Making our Keto Friendly Lasagna
If you have tried our keto friendly lasagna, let us know what you think!
- 2 large eggplants
- 2 pounds ground chuck, cooked and drained well
- 1 (28 ounce) can crushed tomatoes
- ½ cup water
- 1 teaspoon garlic powder
- 2 teaspoons Italian seasoning
- 1 (15 ounce) container ricotta cheese
- 2 eggs
- 2 cups shredded mozzarella cheese
- Using a mandoline slicer, slice eggplant lengthwise into ¼ inch slices. Sprinkle each side with salt and place sliced eggplant in a colander to rest and weep for 30 minutes.
- Preheat oven to 400 degrees. Line two large baking sheets with parchment paper.
- Rinse eggplant and pat dry on both sides. Place eggplant slices on a baking sheet.
- Cook for about 20 minutes, flipping halfway.
- Meanwhile, in a large saucepan, combine cooked beef with tomatoes, water, and dry seasonings. Bring to a boil over medium-high heat and then reduce heat to medium-low. Cook, stirring occasionally, for 8 to 10 minutes
- In a medium bowl, whisk together the ricotta and eggs.
- Reduce oven temperature to 350 degrees. Spritz a 9x13 inch casserole dish with nonstick cooking spray.
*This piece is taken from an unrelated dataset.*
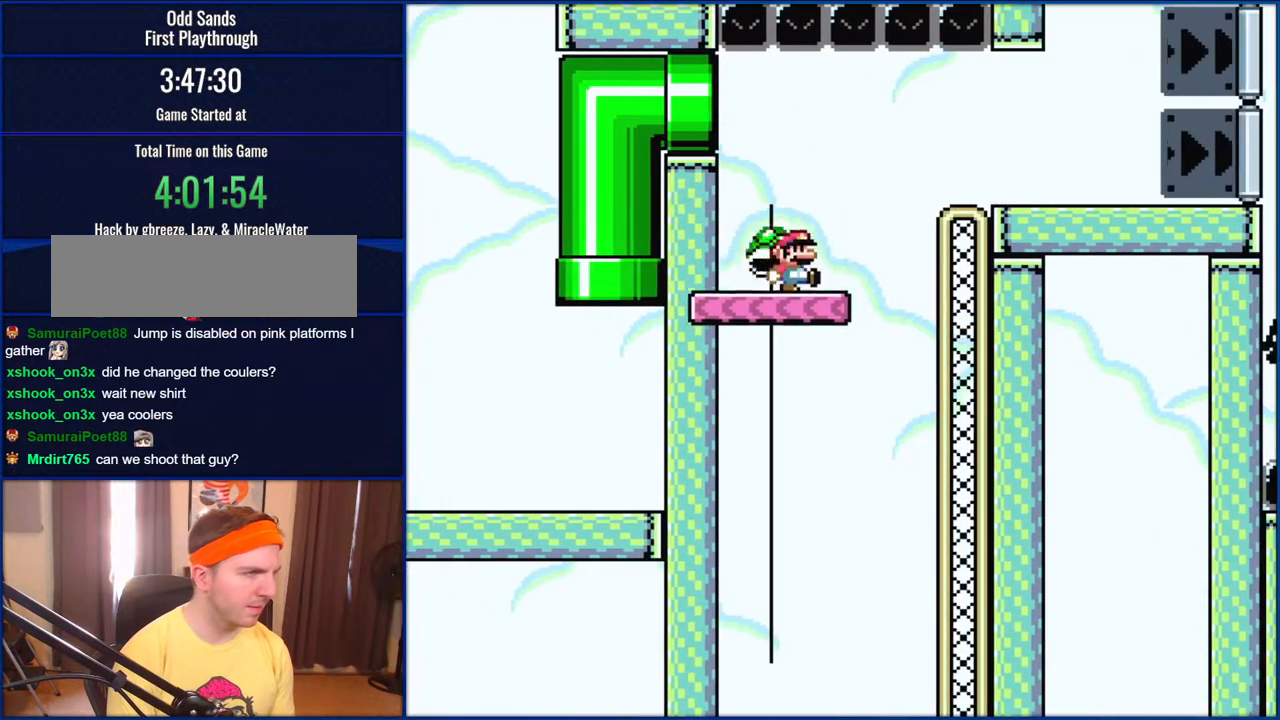
{"buttons": ["Y", "DPAD_RIGHT"], "events": [[83, "DPAD_RIGHT", "down"], [117, "Y", "down"], [383, "B", "up"]]}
- Spoon about ¼ of the sauce into the bottom of the baking dish.
- Add three layers as follows: eggplant, cheese mixture, and sauce. Finish the casserole with sauce and top with mozzarella cheese.
- Cover with aluminum foil. Bake for 30 to 35 minutes. Remove foil and continue baking for about 15 minutes.
- Allow the casserole to rest for 10 minutes prior to slicing.
Amount Per Serving: Calories: 340Total Fat: 19gCarbohydrates: 10gNet Carbohydrates: 7gFiber: 3gProtein: 29g
Nutrition facts are auto- populated by the app for this recipe card, numbers may vary. For best results, input your exact brand ingredients into a recipe analyzer like Verywell or MyFitnessPal.